Le Brésil est un cas de figure intéressant. Voilà un pays dont les recettes touristiques représentent 4% du PIB et qui risquent d’être gelées encore un certain temps. En cause, la légèreté affichée sans détours par un président en exercice, lui qui a pourtant été positif au Covid-19.
Il y a des dirigeants qui croyaient pouvoir se jouer de la maladie et qui ont changé d’avis. Boris Johnson fut l’un des premiers et Jair Bolsonaro a suivi, enfin, semble-il. Après la nomination de 4 ministres de la santé successifs, depuis le début de la crise, une stratégie plus responsable semble se mettre en place. Mais le temps perdu ne se rattrape pas.
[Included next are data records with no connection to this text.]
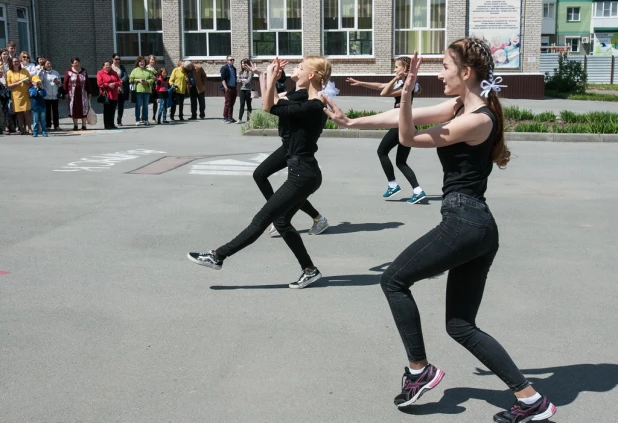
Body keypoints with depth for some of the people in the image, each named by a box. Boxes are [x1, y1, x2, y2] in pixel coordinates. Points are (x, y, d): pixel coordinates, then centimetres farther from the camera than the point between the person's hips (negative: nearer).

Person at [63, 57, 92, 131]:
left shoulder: (84, 71, 6)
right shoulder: (69, 71, -2)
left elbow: (87, 83, 10)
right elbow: (65, 83, 0)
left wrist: (89, 92, 7)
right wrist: (66, 93, -7)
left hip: (82, 93, 2)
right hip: (72, 93, -2)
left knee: (84, 109, 0)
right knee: (74, 109, 4)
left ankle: (84, 125, 6)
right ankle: (75, 125, 12)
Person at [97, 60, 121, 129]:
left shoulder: (114, 73, 16)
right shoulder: (100, 73, 1)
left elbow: (119, 82, 10)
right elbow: (100, 84, -9)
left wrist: (114, 84, -9)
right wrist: (108, 85, -14)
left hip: (114, 95, 5)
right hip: (106, 94, -5)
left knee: (112, 111, 7)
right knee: (107, 111, -4)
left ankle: (112, 124, 15)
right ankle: (107, 125, -1)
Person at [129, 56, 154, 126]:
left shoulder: (148, 71, 14)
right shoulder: (135, 71, 6)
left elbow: (152, 79, 9)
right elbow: (130, 80, 0)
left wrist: (147, 81, -9)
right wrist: (138, 80, -11)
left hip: (146, 90, 3)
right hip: (138, 90, -3)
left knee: (145, 106, 7)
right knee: (138, 105, -3)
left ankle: (145, 120, 12)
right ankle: (137, 120, 0)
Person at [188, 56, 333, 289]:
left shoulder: (311, 107, -20)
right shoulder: (313, 105, 11)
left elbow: (269, 107, -18)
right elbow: (278, 104, 20)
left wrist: (271, 78, -12)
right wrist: (272, 79, 13)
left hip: (302, 175, -10)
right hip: (304, 173, 10)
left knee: (261, 219, -3)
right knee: (281, 221, 17)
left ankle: (217, 256, 5)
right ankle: (309, 270, 20)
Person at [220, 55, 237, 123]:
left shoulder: (234, 68, 18)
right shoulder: (224, 68, -4)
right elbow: (223, 79, -10)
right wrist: (226, 87, -17)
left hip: (233, 88, 7)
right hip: (228, 88, -7)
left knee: (232, 103, 8)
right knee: (228, 103, -7)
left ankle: (230, 117, 14)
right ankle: (225, 118, -1)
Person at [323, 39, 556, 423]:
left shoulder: (478, 119, -14)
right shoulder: (461, 107, 14)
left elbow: (408, 137, -10)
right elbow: (403, 118, 18)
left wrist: (407, 92, -22)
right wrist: (351, 122, 21)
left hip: (464, 222, -10)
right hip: (477, 226, 10)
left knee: (394, 281, 4)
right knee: (461, 325, 11)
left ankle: (420, 371, 12)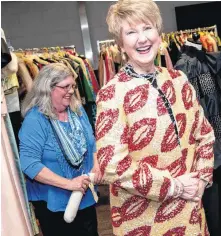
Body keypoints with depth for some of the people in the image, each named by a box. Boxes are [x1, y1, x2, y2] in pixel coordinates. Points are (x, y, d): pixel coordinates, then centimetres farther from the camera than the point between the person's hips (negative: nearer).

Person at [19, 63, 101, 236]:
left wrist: (96, 165, -7)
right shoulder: (35, 119, -20)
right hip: (53, 202, -6)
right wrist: (68, 184, -30)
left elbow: (91, 141, 12)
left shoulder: (77, 110, 0)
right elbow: (29, 163, -27)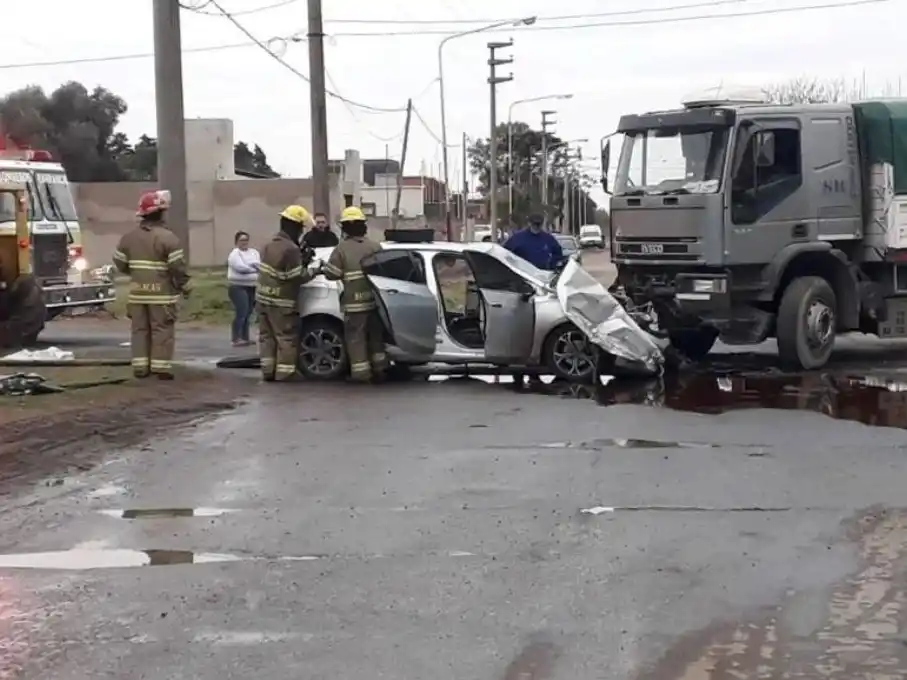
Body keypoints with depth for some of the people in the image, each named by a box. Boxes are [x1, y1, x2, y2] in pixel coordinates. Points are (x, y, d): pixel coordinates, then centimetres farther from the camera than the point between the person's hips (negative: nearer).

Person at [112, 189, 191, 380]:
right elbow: (177, 266, -16)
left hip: (138, 291, 6)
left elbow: (120, 263, 11)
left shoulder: (129, 237, 6)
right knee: (162, 330, 0)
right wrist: (185, 286, -2)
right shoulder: (168, 237, -13)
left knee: (140, 329, 11)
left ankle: (140, 366, 10)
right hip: (162, 292, -5)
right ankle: (161, 367, -2)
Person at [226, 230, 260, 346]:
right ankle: (236, 339, -15)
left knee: (248, 313, 10)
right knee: (241, 312, -16)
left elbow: (259, 264, -3)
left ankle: (245, 338, 16)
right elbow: (240, 267, -20)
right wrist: (255, 268, -7)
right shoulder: (234, 254, -7)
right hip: (238, 287, -7)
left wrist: (248, 266, -20)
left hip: (251, 287, 7)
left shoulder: (254, 252, 13)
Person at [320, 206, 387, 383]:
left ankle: (361, 373, 2)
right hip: (374, 298, 4)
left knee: (356, 337, 3)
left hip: (355, 301, -4)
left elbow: (332, 274, -9)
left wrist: (323, 268, 11)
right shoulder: (375, 246, 3)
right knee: (375, 334, 18)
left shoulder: (342, 249, -9)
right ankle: (379, 369, 24)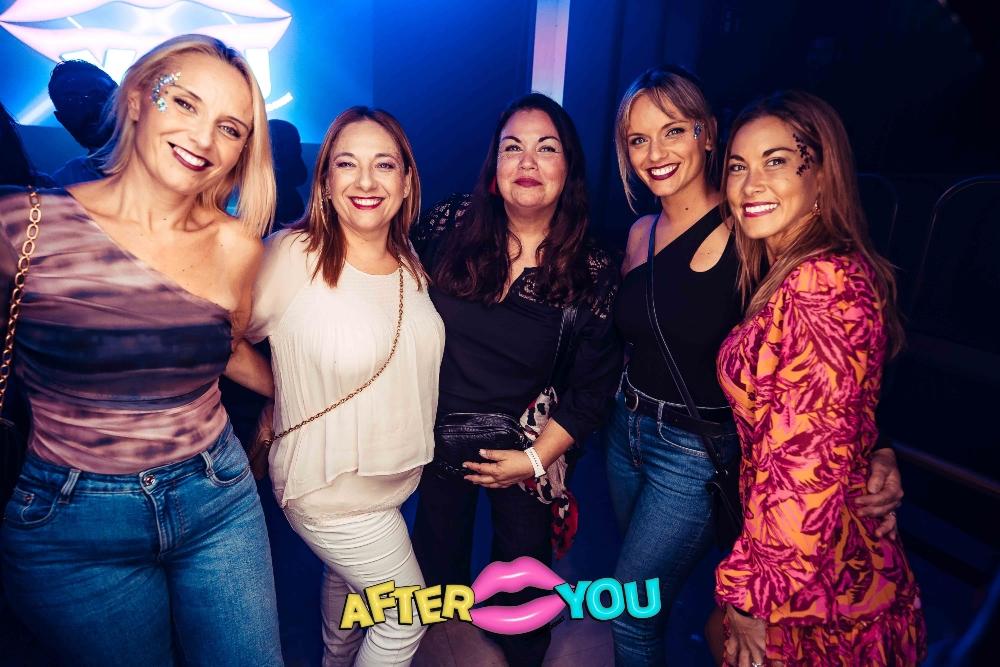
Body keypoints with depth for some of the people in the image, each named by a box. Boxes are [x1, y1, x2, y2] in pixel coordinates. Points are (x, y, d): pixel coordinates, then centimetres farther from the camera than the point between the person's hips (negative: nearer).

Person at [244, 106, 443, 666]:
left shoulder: (410, 261, -3)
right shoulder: (292, 255, -23)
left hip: (396, 476, 6)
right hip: (331, 487, -6)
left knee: (347, 579, 31)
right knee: (407, 621, 9)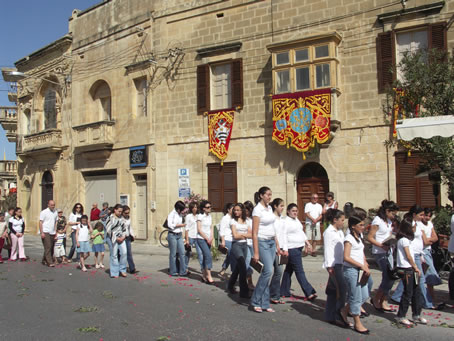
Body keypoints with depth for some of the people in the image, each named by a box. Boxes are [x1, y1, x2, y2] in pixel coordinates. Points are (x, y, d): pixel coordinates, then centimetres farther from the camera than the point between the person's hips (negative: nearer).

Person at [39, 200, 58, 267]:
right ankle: (50, 262, -11)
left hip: (52, 233, 6)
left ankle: (44, 260, 20)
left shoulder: (55, 212, 13)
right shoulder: (44, 212, -3)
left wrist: (56, 232, 10)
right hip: (45, 232, -6)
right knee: (48, 247, -10)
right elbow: (40, 222, -5)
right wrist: (41, 232, -13)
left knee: (51, 248, 7)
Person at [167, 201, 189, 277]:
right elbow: (170, 225, -17)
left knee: (182, 253, 2)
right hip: (172, 235, -6)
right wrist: (180, 225, -12)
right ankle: (173, 271, 10)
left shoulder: (180, 214, 12)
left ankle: (183, 271, 6)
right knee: (173, 254, 1)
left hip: (179, 235, 6)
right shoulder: (171, 214, -8)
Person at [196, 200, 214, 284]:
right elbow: (199, 229, -10)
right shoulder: (200, 216, -7)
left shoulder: (210, 216, 12)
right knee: (208, 256, -16)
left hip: (208, 240, 6)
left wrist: (211, 238, 1)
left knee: (206, 257, 7)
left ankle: (204, 276, 14)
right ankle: (209, 276, -15)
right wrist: (207, 239, -9)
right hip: (201, 239, -6)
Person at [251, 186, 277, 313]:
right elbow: (254, 233, -15)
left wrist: (277, 244, 15)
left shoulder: (269, 208, 11)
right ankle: (256, 301, 0)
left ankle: (264, 304, 13)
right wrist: (256, 253, -17)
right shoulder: (257, 210, -12)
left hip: (272, 242, 7)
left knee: (266, 272, 7)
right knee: (268, 271, -14)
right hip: (262, 242, -7)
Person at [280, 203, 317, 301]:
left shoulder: (297, 220, 14)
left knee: (289, 270, 14)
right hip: (292, 249, -9)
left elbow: (302, 232, 24)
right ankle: (309, 293, -4)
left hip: (299, 248, 9)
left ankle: (284, 291, 22)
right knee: (300, 272, -6)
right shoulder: (286, 222, -13)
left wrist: (307, 243, 22)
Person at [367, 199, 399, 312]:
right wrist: (382, 246, -22)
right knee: (388, 278, -10)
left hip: (388, 252, 8)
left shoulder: (389, 221, 14)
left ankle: (383, 302, 19)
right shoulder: (377, 221, -12)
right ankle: (376, 299, 10)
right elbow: (369, 238, -14)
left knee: (391, 277, 7)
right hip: (380, 253, -8)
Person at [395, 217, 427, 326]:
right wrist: (416, 267, -5)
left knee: (417, 292, 12)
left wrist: (415, 267, 8)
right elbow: (408, 256, -14)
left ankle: (416, 315, 21)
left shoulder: (406, 239, 15)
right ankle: (401, 316, 8)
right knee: (408, 293, -2)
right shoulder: (404, 239, -15)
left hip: (410, 269, 9)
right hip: (406, 269, -9)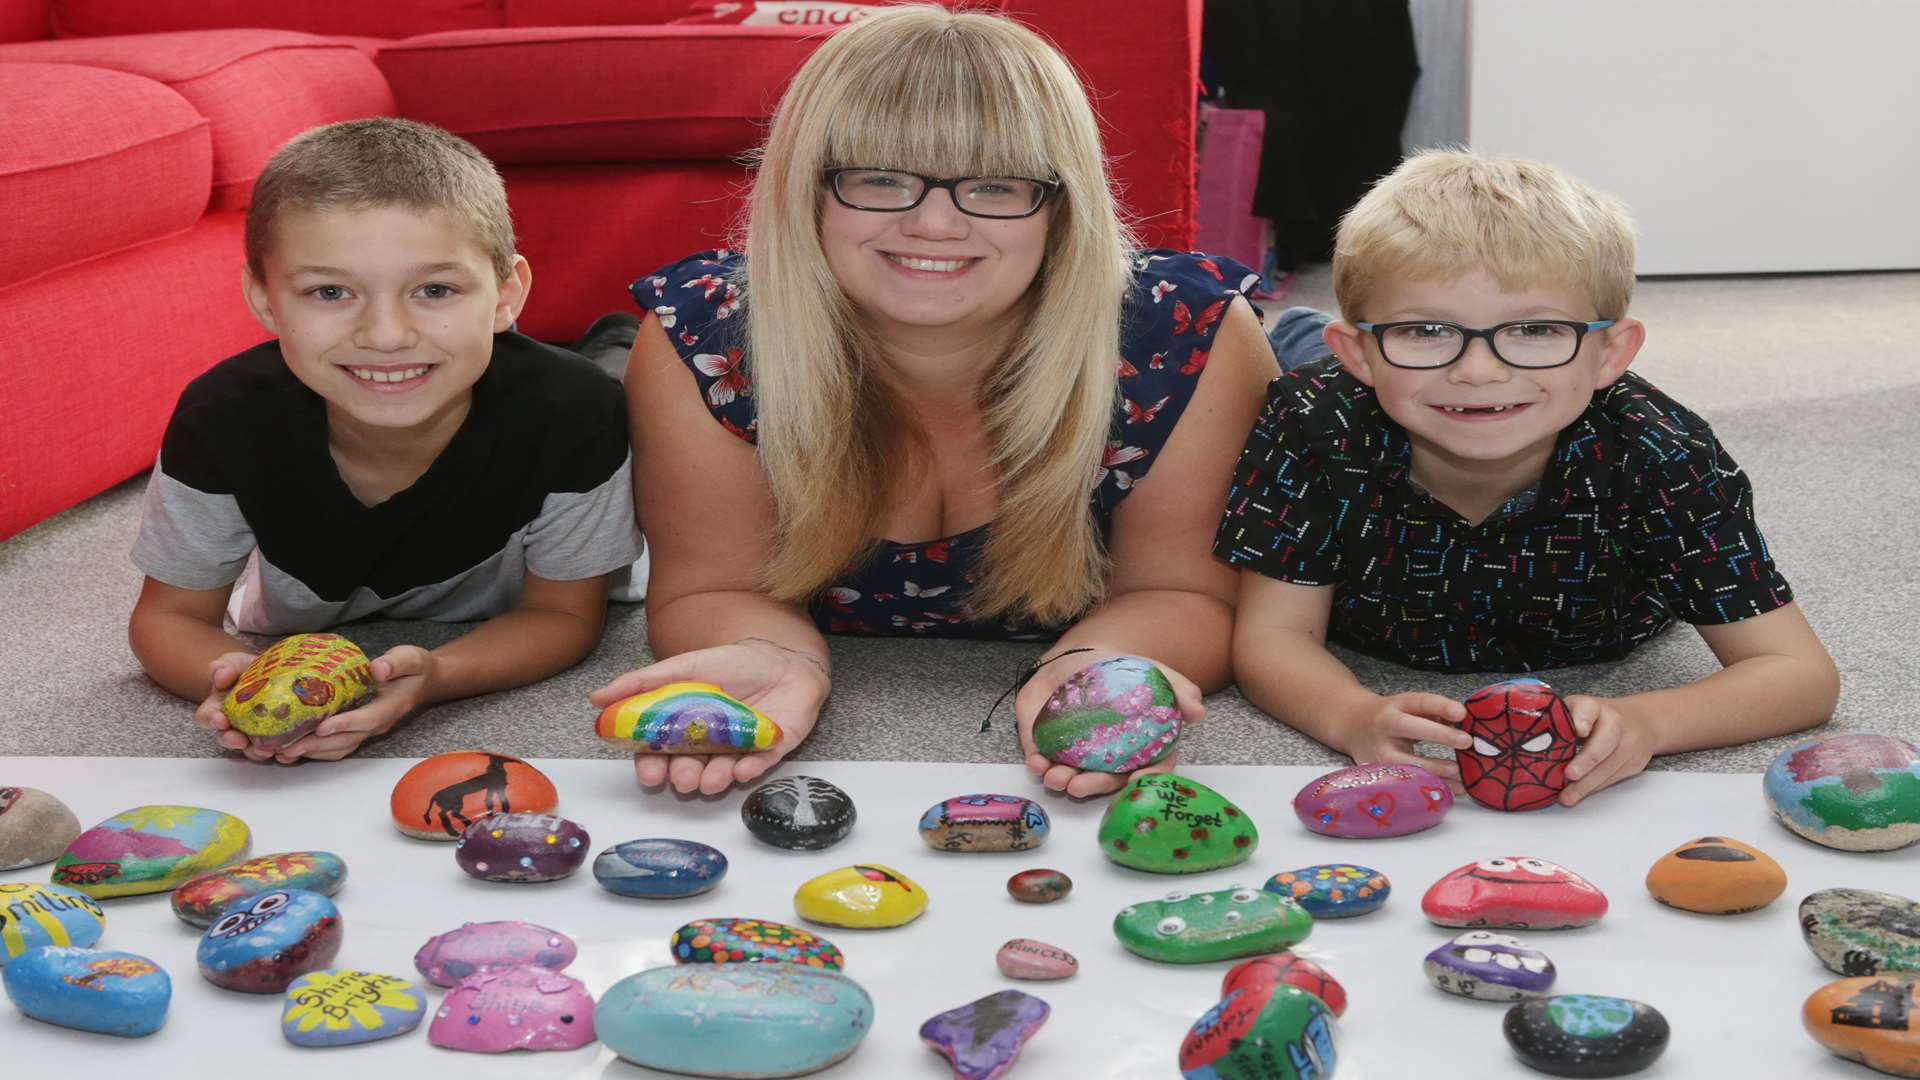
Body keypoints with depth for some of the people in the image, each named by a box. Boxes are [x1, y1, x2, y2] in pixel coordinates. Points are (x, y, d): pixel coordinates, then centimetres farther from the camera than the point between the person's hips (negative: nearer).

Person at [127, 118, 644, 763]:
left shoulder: (572, 415, -40)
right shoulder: (225, 420, -36)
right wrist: (233, 680, -47)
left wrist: (432, 678, -48)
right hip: (296, 650, 1)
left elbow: (565, 614, -25)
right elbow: (170, 616, -20)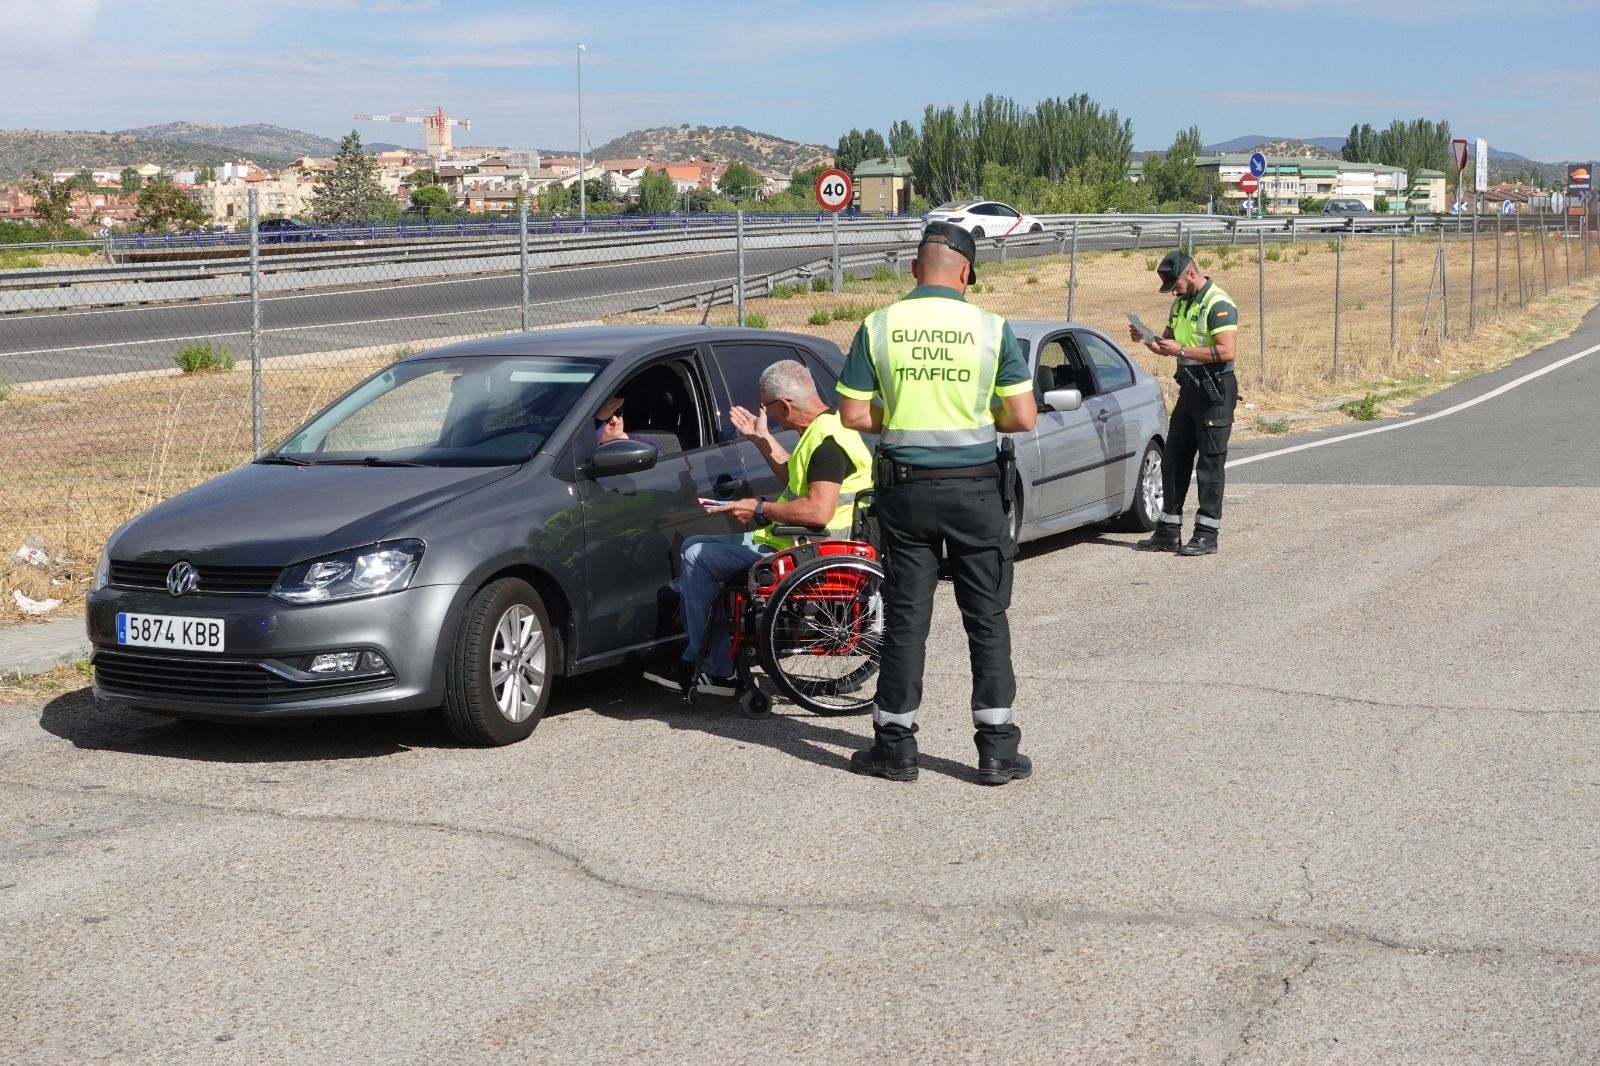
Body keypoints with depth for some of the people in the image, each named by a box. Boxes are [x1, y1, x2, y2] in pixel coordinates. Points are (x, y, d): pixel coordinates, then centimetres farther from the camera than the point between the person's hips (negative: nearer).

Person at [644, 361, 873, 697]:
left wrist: (760, 509, -21)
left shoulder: (826, 439, -22)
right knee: (694, 546, 18)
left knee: (697, 558, -6)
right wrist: (761, 438, 25)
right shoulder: (824, 428, 12)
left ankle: (709, 666, 4)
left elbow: (818, 511, -32)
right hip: (794, 542, 11)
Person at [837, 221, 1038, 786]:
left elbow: (853, 414, -2)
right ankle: (997, 749, 9)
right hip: (975, 487, -1)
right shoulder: (991, 329, -6)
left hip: (906, 489, 1)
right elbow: (1023, 417, -5)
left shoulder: (878, 327, -3)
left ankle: (895, 745, 14)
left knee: (904, 616, 9)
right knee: (987, 617, 7)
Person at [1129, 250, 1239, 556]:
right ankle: (1168, 532, 15)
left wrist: (1181, 350, -24)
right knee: (1173, 462, 10)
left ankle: (1207, 534, 1)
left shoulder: (1218, 304, -15)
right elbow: (1167, 344, 22)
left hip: (1215, 393, -9)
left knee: (1210, 464, -4)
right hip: (1189, 390, 9)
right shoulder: (1181, 303, 14)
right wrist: (1146, 339, 1)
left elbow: (1227, 351, -25)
L’accélération de la campagne de vaccination redonnera le droit de voyager aux ressortissants d’un pays et replacera aussi ce pays sur la carte des destinations accessibles. Et à ce jeu morbide, la stratégie de certaines nations s’annonce payante. Dans l’édition du 22 mars, un confrère du journal O Globo soulignait que l’Amérique latine avait une politique sanitaire moins coordonnée que les pays d’Afrique avec un résultat désastreux face à la pandémie.
Comme toujours, il y a les bons et les mauvais élèves. Le Chili, qui connaissait des troubles sociaux très vifs au début de la pandémie en 2020, a redressé la barre de manière spectaculaire, en prenant à bras le corps cette problématique de la vaccination de masse. Résultat, il est probable que les touristes puissent programmer dans un futur proche la découverte passionnante des Moaï de l’Ile de Pâques.
A contrario, il y a quelques semaines un des responsables de l’OMS considérait le Brésil comme une menace pour le monde. Vrai, faux, exagéré ? Le retour à la liberté de voyager dans le monde est dépendant de notre politique de vaccination et des résultats qui en découlent, mais aussi plus largement de la politique sanitaire en vigueur dans les autres pays.
Offensive ou désinvolture face au virus
Le désir de se rendre dans certaines destinations de rêve sera conditionné par l’évolution maîtrisée ou pas de cette damnée pandémie dans chaque pays souverain. On a en mémoire les déclarations sur la gripezinha que Bolsonaro se plaisait à répéter comme une maladie mineure, ridicule voire inexistante. Le déni est coupable, certes. Mais à sa décharge, ce président a hérité d’une situation très concrète, où des millions de personnes précarisées sont obligées de travailler pour survivre, jour après jour, quelles que soient les conséquences pour leur santé. Difficile parfois de comprendre ou d’admettre cette dure réalité économique.
Surtout pour nos dirigeants qui privilégient la dimension sanitaire de la crise, en faisant fi du suicide tout aussi réel de milliers d’entrepreneurs, qui vivent une lente agonie. En confinant à l’aveugle, faute de savoir mais en espérant prévenir, le choix est fait de casser les ailes déjà fragiles des petits commerces et des indépendants, en espérant un redémarrage futur de l’économie.
Monopole vaccinal
Toutes ces considérations ne doivent pas nous rendre plus aveugles que nous ne le sommes parfois. En Suisse, où l’argent est roi, on assume que les Etats se livrent à un véritable marchandage pour obtenir des stocks de vaccins. Il y a certes des retards de livraison.
Mais les stocks commandés par les pays les plus riches, qui vaccinent à gogo, créent un monopole puisque les commandes dépasseront au final les besoins. Il serait donc gonflé d’accuser simplement des pays moins riches et surpeuplés de ne pas vacciner rapidement. Mais l’exemple du Chili, qui a multiplié les commandes de vaccins auprès de divers fournisseurs, devrait inspirer l’exécutif brésilien, notamment.
A force de défier les règles de la démocratie et du bon sens, on se retrouve isolé dans son propre pays, au risque de se priver des ressources du tourisme international. Tout est bien sûr relatif. Les revenus engendrés par le tourisme au Brésil proviennent largement des touristes brésiliens, eux-mêmes très enclins à voyager dans leur pays, ainsi que des voyageurs provenant des pays voisins. Le géant sud-américain, soucieux de s’affirmer sur la scène internationale, risque de voir son image de destination festive et légère durablement affectée par cette crise sanitaire.